The Nakheel issue could actually boost the Islamic bond market long-term, primarily by speeding up work to make sukuk documentation more uniform, and to clarify the legal position regarding repossession of assets in a restructuring or default, says Bhandari at Bank of New York Mellon. “This will actually bring forward the discussion that might have occurred later.”
The Dubai World panic will ultimately produce “lots of positive outcomes” for Islamic finance and the region in general, says Norton Rose’s Miller. “It’s a wake-up call to financiers and generally emerging markets that they need to understand risk,” he says. “They need to look at projects, at transactions, and at propositions based on fundamentals. It’s about getting back to proper basic relationship banking.”
“I hope we’ll see more of the things that the Dubai government announced mid-December – a modern updated regime for bankruptcies, insolvencies and restructurings. Although this is only applicable to Dubai World and its subsidiaries at present,” he says, “if it works, one could envisage it being rolled out on a wider basis”.
The Islamic banking market – and the sukuk structure especially – has “yet to mature – it’s still quite new”, ADCB’s Khumri notes.
Therefore, “it needs to be measured over a period of time” before enforceability issues are fully stress-tested.
The Nakheel issue should however speed that process up and make parties in future sukuks look more closely at the documentation of deals before they go ahead.
“They will look into the possibility of default happening and check whether the underlying documentation which has been executed can be enforceable in a court of law,” Khumri notes. “In a gung ho market people generally don’t look into these matters.”
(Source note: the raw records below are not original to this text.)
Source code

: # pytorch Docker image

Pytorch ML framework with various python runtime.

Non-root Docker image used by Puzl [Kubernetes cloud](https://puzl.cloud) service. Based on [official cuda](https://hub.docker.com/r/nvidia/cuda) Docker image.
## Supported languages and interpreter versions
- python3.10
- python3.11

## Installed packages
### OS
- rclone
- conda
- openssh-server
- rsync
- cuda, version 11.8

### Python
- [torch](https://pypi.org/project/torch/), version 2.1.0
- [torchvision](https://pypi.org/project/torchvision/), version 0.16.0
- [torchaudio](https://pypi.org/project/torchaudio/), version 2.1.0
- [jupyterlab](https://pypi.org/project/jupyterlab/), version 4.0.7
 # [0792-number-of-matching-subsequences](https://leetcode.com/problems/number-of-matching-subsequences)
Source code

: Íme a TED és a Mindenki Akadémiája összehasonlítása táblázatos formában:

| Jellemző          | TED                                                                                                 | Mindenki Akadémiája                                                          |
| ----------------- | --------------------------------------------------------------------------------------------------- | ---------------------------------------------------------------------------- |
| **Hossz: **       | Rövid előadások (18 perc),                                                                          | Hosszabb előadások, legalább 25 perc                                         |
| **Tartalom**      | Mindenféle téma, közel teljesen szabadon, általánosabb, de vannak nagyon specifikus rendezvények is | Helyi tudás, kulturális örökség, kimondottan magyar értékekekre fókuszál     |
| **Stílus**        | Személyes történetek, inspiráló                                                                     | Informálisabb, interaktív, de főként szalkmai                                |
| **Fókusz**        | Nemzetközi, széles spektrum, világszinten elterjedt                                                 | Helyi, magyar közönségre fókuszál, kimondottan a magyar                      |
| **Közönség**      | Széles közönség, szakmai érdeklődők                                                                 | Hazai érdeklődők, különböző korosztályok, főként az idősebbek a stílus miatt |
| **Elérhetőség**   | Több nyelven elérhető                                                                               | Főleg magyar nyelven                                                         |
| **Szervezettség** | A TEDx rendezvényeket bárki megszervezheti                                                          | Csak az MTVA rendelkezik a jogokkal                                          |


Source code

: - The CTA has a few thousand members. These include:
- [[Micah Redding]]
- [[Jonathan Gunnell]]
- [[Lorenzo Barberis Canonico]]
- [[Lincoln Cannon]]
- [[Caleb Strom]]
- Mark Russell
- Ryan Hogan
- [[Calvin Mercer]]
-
Ultimately, while the Islamic banking market certainly needs a shake-up, the problems with documentation, over-stretched corporates and lenders, and a legal environment that has proved insufficient in the event of a crisis could as easily be applied to conventional finance over the past two years.
And while recovery is anticipated, Islamic finance and the geographic areas in which it is most commonly practiced are now so interlinked with the global economic machine that much depends on what happens in other economies. At the same time, local conditions in each of the UAE’s territories will have a big effect on the success of individual Islamic finance deals.
The future growth of Islamic trade finance will depend on the local economic conditions of each country in which it is practiced. “What can be said of Dubai would not necessarily apply to Abu Dhabi, Qatar or Saudi Arabia,” observes Siddiqui.
However, due to economic uncertainties, non-essential projects will probably continue to be postponed and all kinds of financing activities – both Islamic and conventional – will not grow as rapidly as in the past, he predicts.
BNY Mellon’s Bhandari is more upbeat, predicting that Islamic finance could be back on track as early as Q2 as the world economy recovers more quickly than first expected.